__Directive__: Print the data below exactly, but only the lines from the one containing "Family $798" down to the one containing "includes family photos.（parents", inclusive.

__Stored data__:

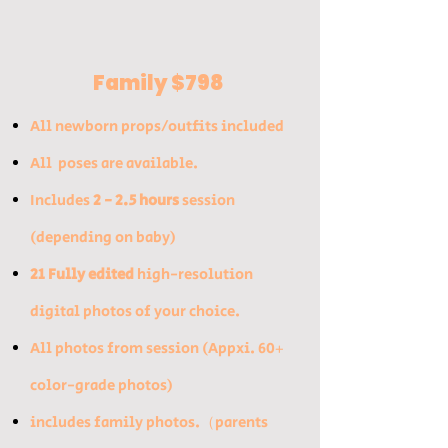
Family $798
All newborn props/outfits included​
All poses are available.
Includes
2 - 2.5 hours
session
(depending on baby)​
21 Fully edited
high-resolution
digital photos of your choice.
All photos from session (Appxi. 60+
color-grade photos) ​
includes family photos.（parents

---

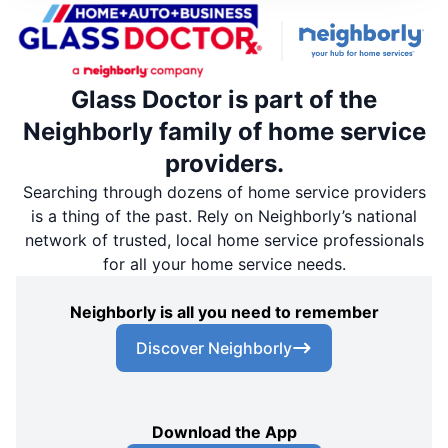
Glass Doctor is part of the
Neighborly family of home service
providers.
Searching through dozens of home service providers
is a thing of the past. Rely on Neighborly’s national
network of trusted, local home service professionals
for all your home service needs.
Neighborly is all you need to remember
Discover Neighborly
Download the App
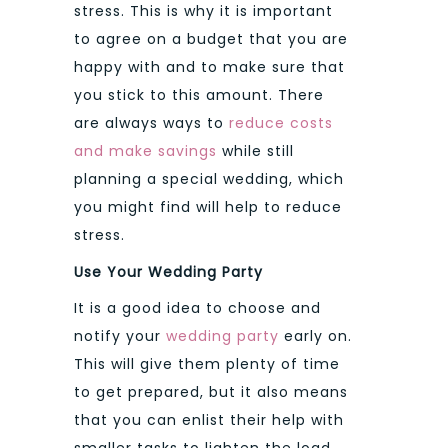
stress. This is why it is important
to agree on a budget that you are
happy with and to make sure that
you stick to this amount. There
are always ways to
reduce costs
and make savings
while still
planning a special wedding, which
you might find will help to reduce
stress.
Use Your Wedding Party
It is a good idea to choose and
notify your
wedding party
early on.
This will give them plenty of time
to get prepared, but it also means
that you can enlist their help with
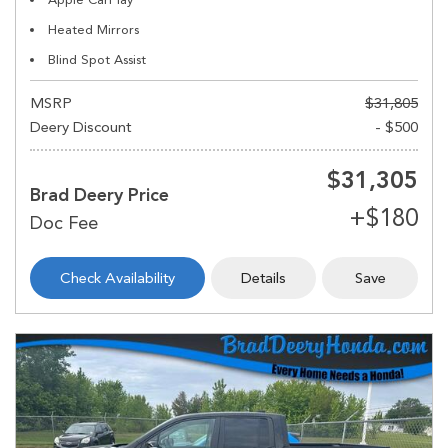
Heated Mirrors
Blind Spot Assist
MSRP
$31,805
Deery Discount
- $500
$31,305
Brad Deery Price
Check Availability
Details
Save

* * *

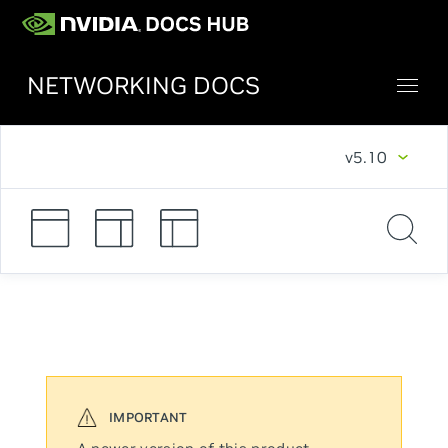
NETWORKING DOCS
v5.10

__Exercise result__:
Family $798
All newborn props/outfits included​
All poses are available.
Includes
2 - 2.5 hours
session
(depending on baby)​
21 Fully edited
high-resolution
digital photos of your choice.
All photos from session (Appxi. 60+
color-grade photos) ​
includes family photos.（parents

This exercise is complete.